The english complex 2:
A japanese speaks english that (I) can't understand without subtitles. The gaijin he/she is speaking to, emphatically responds "Your english is very good!"
Stop, drop, break:
If something bad happens or will happen to a character, the person closely associated to him/her will drop and break a glass/plate/bowl he/she is holding.
one-shot kill variants
lead X tries to stab lead A. lead B acts as human shield and gets stabbed instead.
1.) B will have a dying message to A, then dies on the spot.
2.) B will have a dying message to X, then dies on the spot.
Either way, both X or A will go like "NOOOO!!!!" or something to that effect...
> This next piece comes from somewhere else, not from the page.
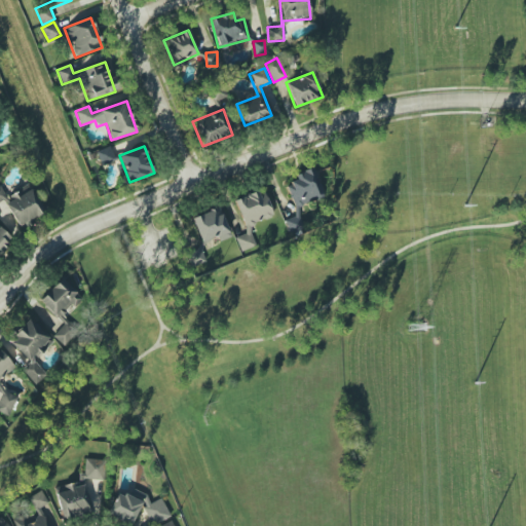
[(295,208),(324,197),(313,167),(294,175),(297,181),(287,185),(295,208)]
Grabbing the stabbing hand was never an option for B.
The butler-person did it
In most one-case-one-episode mystery/detective shows with the lead detective chara having a dark past/case unsolved, the main killer is the person closest to him/her.
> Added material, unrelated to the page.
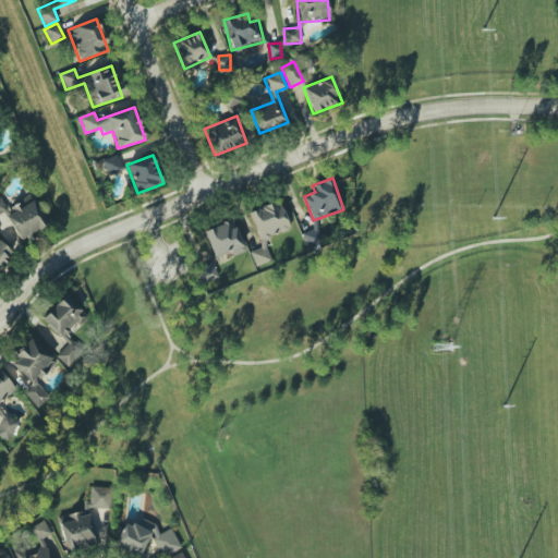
[(11,206),(15,214),(8,218),(20,241),(47,226),(31,195),(11,206)]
Maybe... just maybe...our wish might be granted...
When a running lead is being chased after by thugs/yakuza/bullies, they will always shout "MATTEEE KORAAAA!!!" countless times while running. If my memory serves me correctly, no one heeded their call.
Joined: 11 Jul 2011 Posts: 50 Location: California Country:
Posted: Fri Jan 13, 2012 8:28 am Post subject:
^ ^ ^ True true true...
hpasspword wrote:
Stop, drop, break:
If something bad happens or will happen to a character, the person closely associated to him/her will drop and break a glass/plate/bowl he/she is holding.
...or the character freezes like hypnotized by the swelling siren of an ambulance or the roar of a helicopter....because Japanese medics and rescue teams use telepathy to monitor your mental state...and here they come flying to your rescue on a heart beat...or a brain pulse... _________________
Americans know the price of everything and the value of nothing.
--Oscar Wilde
Joined: 28 Jun 2005 Posts: 1777 Location: King Kong Massu's bed / EGG Country:
Posted: Sat Mar 10, 2012 8:47 pm Post subject:
Just to defend the little "parents are dead or divorced"-cliché a bit.
I read someone saying that Japan is one of the countries that have the fewest cases of divorced and have one of the longest lifespans.
- Maybe that's why they like to tell stories like that just cause it is pretty uncommon, and that's why it's interesting...
But then all again, that can refers to every mentioned cliché, it just doesn't happen in real life.
My clichés are:
- When someone is about to tell their loved ones how they feel, they always end up not telling them. They take a really long time and finally says "ANOU SAAA" and then either something happens which makes the other part say "what were you going to say?" and then with a "nevermind, nothing important" calls it off, or someone of their friends come and interrupts the situatuion.
- When NO ONE ever confronts anyone. They either keep their sad past, the help they've given to their crush in secret to themselves, or leave the one they're having a conflict with alone and ignore them. Even if they later finds out what someone has actually done for them from someone else, they never seek up the person to have a serious talk about it.
- No one can EVER have a serious conversation about another person without being overheard by exactly THAT person they're talking about.
Ah, why am I still loving these crappy shows? <3 <3 _________________
Joined: 13 Apr 2007 Posts: 12122 Location: It was fun while it lasted. Country:
Posted: Mon Jun 18, 2012 10:11 am Post subject:
When someone opens their wallet and they are surprised its empty. Now the previous time they opened their wallet they knew they were taking out their last bill. What did they think, another bill would magically grow in their wallet???